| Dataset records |
>>>

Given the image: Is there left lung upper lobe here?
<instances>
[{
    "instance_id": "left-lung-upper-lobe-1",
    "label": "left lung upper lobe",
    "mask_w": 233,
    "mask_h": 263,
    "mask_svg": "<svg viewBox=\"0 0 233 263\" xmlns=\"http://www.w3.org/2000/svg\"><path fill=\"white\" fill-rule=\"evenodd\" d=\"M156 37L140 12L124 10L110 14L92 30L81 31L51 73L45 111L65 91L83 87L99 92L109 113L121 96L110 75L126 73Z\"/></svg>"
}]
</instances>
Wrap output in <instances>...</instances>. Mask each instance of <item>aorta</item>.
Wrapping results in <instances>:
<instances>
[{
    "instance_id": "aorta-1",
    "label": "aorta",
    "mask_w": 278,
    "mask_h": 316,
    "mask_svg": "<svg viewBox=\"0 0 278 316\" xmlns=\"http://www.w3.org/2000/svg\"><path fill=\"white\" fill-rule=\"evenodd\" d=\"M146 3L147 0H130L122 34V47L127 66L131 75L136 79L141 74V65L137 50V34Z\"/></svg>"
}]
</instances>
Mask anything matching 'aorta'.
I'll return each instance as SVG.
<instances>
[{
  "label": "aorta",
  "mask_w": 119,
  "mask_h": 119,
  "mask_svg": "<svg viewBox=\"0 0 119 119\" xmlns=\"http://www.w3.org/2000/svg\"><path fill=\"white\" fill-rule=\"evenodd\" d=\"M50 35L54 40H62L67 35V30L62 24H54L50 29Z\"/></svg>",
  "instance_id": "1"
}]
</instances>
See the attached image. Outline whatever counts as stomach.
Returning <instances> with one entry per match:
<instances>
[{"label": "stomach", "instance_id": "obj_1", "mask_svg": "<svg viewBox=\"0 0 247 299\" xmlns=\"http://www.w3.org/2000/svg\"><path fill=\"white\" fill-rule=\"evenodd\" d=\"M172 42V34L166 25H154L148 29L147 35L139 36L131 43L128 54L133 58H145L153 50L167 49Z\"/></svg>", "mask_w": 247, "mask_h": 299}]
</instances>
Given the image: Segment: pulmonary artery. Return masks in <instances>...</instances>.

<<<

| EXERCISE DESCRIPTION |
Rewrite the data from the line containing "Wrap output in" through the end, both included, replacing "pulmonary artery" with "pulmonary trunk" and leaving everything else as it stands.

| FULL ANSWER |
Wrap output in <instances>...</instances>. Mask each instance of <item>aorta</item>.
Wrapping results in <instances>:
<instances>
[{
    "instance_id": "aorta-1",
    "label": "aorta",
    "mask_w": 278,
    "mask_h": 316,
    "mask_svg": "<svg viewBox=\"0 0 278 316\" xmlns=\"http://www.w3.org/2000/svg\"><path fill=\"white\" fill-rule=\"evenodd\" d=\"M146 3L147 0H130L122 34V47L127 66L131 75L136 79L141 74V65L137 50V34Z\"/></svg>"
}]
</instances>
Mask anything matching 'aorta'.
I'll return each instance as SVG.
<instances>
[{
  "label": "aorta",
  "mask_w": 119,
  "mask_h": 119,
  "mask_svg": "<svg viewBox=\"0 0 119 119\" xmlns=\"http://www.w3.org/2000/svg\"><path fill=\"white\" fill-rule=\"evenodd\" d=\"M50 35L54 40H62L67 35V30L62 24H54L50 29Z\"/></svg>",
  "instance_id": "1"
}]
</instances>
See the attached image. Outline whatever counts as stomach.
Returning <instances> with one entry per match:
<instances>
[{"label": "stomach", "instance_id": "obj_1", "mask_svg": "<svg viewBox=\"0 0 247 299\" xmlns=\"http://www.w3.org/2000/svg\"><path fill=\"white\" fill-rule=\"evenodd\" d=\"M172 42V34L166 25H154L148 29L147 35L139 36L131 43L128 54L133 58H145L153 50L167 49Z\"/></svg>", "mask_w": 247, "mask_h": 299}]
</instances>
Given the image: Segment: pulmonary trunk. Return masks in <instances>...</instances>.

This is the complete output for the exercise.